-- Work to be completed --
Give back exactly the line containing "The FDTerm type" together with all the lines after it, ending at the final line below.

-- Records --
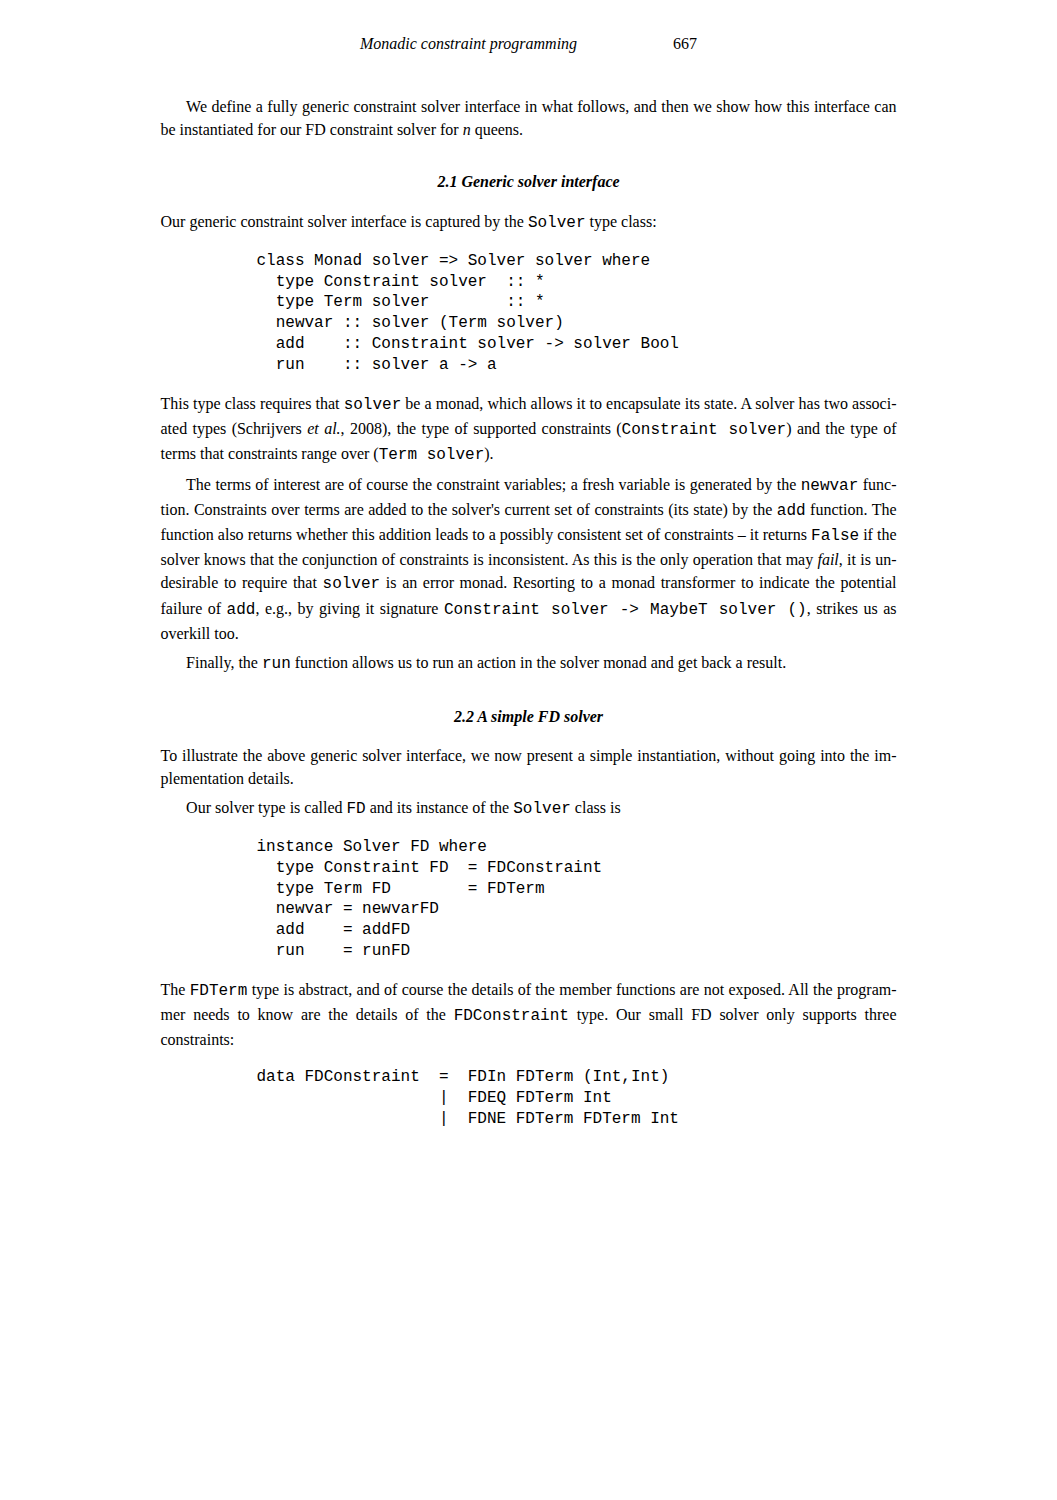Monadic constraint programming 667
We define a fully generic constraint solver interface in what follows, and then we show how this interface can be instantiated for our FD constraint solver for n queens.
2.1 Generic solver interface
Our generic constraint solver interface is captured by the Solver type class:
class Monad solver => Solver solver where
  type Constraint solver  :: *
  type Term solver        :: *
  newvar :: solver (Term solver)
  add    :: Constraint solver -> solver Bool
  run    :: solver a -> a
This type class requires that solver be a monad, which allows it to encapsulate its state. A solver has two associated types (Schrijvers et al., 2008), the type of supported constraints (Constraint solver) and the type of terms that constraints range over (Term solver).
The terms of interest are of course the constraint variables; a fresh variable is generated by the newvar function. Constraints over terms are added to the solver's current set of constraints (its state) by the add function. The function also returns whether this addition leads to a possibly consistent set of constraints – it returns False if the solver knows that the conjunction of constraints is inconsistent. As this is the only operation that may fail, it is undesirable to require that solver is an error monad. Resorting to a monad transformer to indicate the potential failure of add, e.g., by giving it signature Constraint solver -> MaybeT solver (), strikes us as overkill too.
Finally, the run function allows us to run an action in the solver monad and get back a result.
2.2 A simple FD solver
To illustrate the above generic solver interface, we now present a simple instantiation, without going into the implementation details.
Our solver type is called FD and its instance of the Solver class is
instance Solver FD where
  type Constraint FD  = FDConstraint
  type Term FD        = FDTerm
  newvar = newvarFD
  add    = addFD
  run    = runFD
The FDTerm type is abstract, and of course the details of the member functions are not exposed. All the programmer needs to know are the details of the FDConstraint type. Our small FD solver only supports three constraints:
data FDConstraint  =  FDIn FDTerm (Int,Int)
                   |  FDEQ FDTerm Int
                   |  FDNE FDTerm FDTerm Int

-- Exercise solution --
The FDTerm type is abstract, and of course the details of the member functions are not exposed. All the programmer needs to know are the details of the FDConstraint type. Our small FD solver only supports three constraints:
data FDConstraint  =  FDIn FDTerm (Int,Int)
                   |  FDEQ FDTerm Int
                   |  FDNE FDTerm FDTerm Int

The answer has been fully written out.